Lightning in the Hand: Indians and Voting Rights

Details

Author(s):
  • Pamela Karlan
Publish Date:
April 3, 2011
Publication Title:
120 Yale Law Journal 1420 . Previously a Stanford Public Law Working Paper
Format:
Book Review
Citation(s):
  • Pamela S. Karlan, Lightning in the Hand: Indians and Voting Rights, 120 Yale Law Journal 1420 (2011). Previously a Stanford Public Law Working Paper.
Related Organization(s):

Abstract

This review essay discusses Laughlin McDonald’s book, American Indians and the Fight For Equal Voting Rights (2010), to explore questions of disenfranchisement, dilution, and constitutional design. McDonald examines the barriers to full political equality faced by Indians in communities in five Western states and describes litigation under the Voting Rights Act of 1965 attacking these barriers. In many ways, the Indian voting rights cases resemble the cases brought, often a generation earlier, by black citizens in the South and Latino citizens in the Southwest. But as McDonald explains, Indians occupy a distinctive status within the American political order. Indians are citizens not only of the United States and the state where they reside but often also (and particularly in those regions where they are most likely to bring voting rights claims) of a separate sovereign as well – their tribe. This fact has inflected both the history of Indian disenfranchisement and the course of litigation under the Voting Rights Act.

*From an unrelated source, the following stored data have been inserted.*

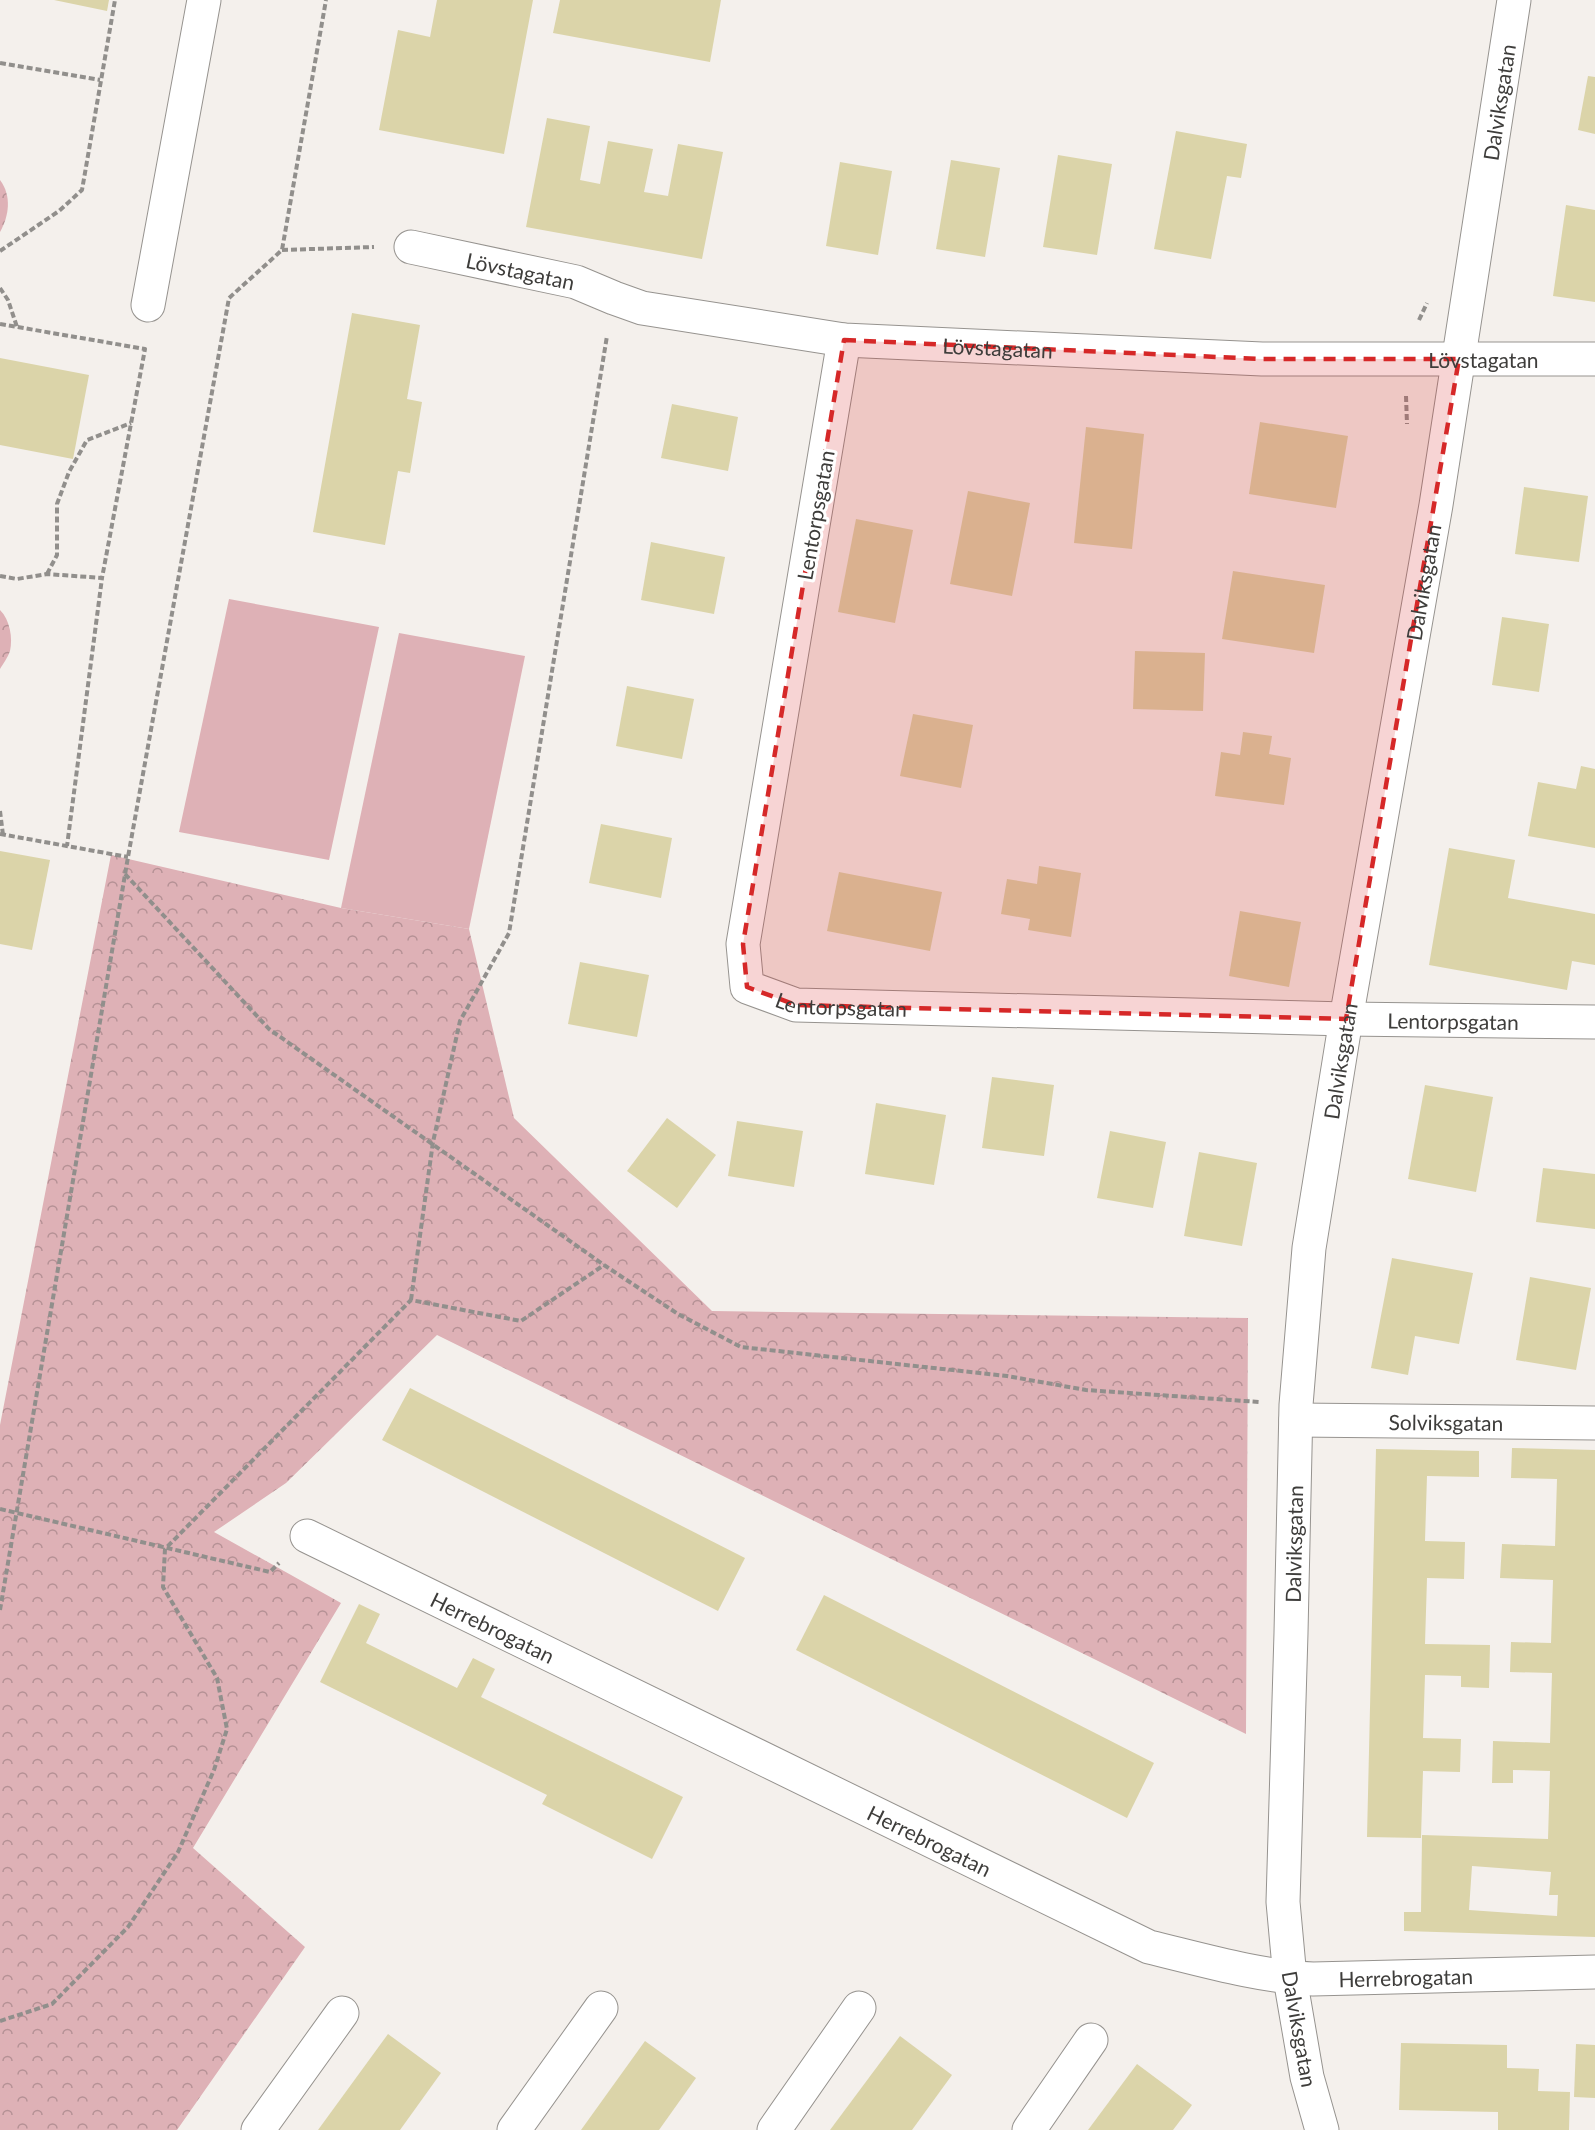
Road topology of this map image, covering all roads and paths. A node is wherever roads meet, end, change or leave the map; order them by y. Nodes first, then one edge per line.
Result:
1 (115, 0) edge
2 (204, 0) edge
3 (326, 0) edge
4 (1514, 0) edge
5 (0, 63) edge
6 (100, 80) junction
7 (411, 246) joint
8 (282, 250) junction
9 (0, 251) edge
10 (0, 288) edge
11 (614, 298) junction
12 (148, 305) dead end
13 (0, 324) edge
14 (16, 327) junction
15 (844, 340) junction
16 (1459, 358) junction
17 (1595, 359) edge
18 (131, 423) junction
19 (46, 574) junction
20 (0, 576) edge
21 (102, 578) junction
22 (0, 811) edge
23 (2, 834) edge
24 (67, 846) junction
25 (128, 857) junction
26 (125, 874) junction
27 (1346, 1019) junction
28 (1595, 1022) edge
29 (433, 1142) junction
30 (604, 1264) junction
31 (411, 1300) junction
32 (1296, 1412) junction
33 (1595, 1423) edge
34 (0, 1509) edge
35 (16, 1511) junction
36 (307, 1536) joint
37 (165, 1549) junction
38 (0, 1610) edge
39 (1595, 1972) edge
40 (1290, 1978) junction
41 (601, 2008) dead end
42 (859, 2008) dead end
43 (342, 2013) dead end
44 (0, 2021) edge
45 (1091, 2040) dead end
46 (258, 2130) edge
47 (514, 2130) edge
48 (774, 2130) edge
49 (1029, 2130) edge
50 (1322, 2130) edge

1 - 6 path
2 - 12 street
3 - 8 path
4 - 16 street, Dalviksgatan
5 - 6 path
6 - 9 path
7 - 8 path
7 - 11 street, Lövstagatan
8 - 25 path
10 - 14 path
11 - 15 street, Lövstagatan
11 - 29 path
13 - 14 path
14 - 18 path
15 - 16 street, Lövstagatan
15 - 27 street, Lentorpsgatan
16 - 17 street, Lövstagatan
16 - 27 street, Dalviksgatan
18 - 19 path
18 - 21 path
19 - 20 path
19 - 21 path
21 - 24 path
22 - 23 path
23 - 24 path
24 - 25 path
25 - 26 path
26 - 29 path
26 - 35 path
27 - 28 street, Lentorpsgatan
27 - 32 street, Dalviksgatan
29 - 30 path
29 - 31 path
30 - 31 path
30 - 32 path
31 - 37 path
32 - 33 street, Solviksgatan
32 - 40 street, Dalviksgatan
34 - 35 path
35 - 37 path
35 - 38 path
36 - 37 path
36 - 40 street, Herrebrogatan
37 - 44 path
39 - 40 street, Herrebrogatan
40 - 50 street, Dalviksgatan
41 - 47 street
42 - 48 street
43 - 46 street
45 - 49 street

Part I describes the history of Indian disenfranchisement in light of their distinctive constitutional status. Indians’ exclusion from the political process reflected profound racism as pernicious and pervasive as the discrimination facing blacks in the South and Latinos in the Southwest. But it also involved complex constitutional and conceptual issues unique to Indians, who were excluded from citizenship, even after passage of the Fourteenth Amendment and who remained subject to distinct treatment even after citizenship was conferred. Part II then turns to the relatively recent vote dilution litigation that forms the heart of McDonald’s book. Indian voting rights cases have followed a clear path blazed by earlier cases involving blacks and Latinos. Nevertheless, themes related to Indians’ distinctive political status crop up within the litigation at various points. Finally, Part III looks beyond Indians’ claims under the Voting Rights Act to discuss issues related to internal tribal elections. Like other elections, these contests involve fundamental questions about enfranchisement and electoral design. Tribal answers to these questions sometimes depart dramatically from the rules governing federal, state, and local elections. I talk about two such departures, one related to voting by non-residents and the other related to nonequipopulous voting districts, to show how they that tie into ongoing debates extending far beyond Indian law.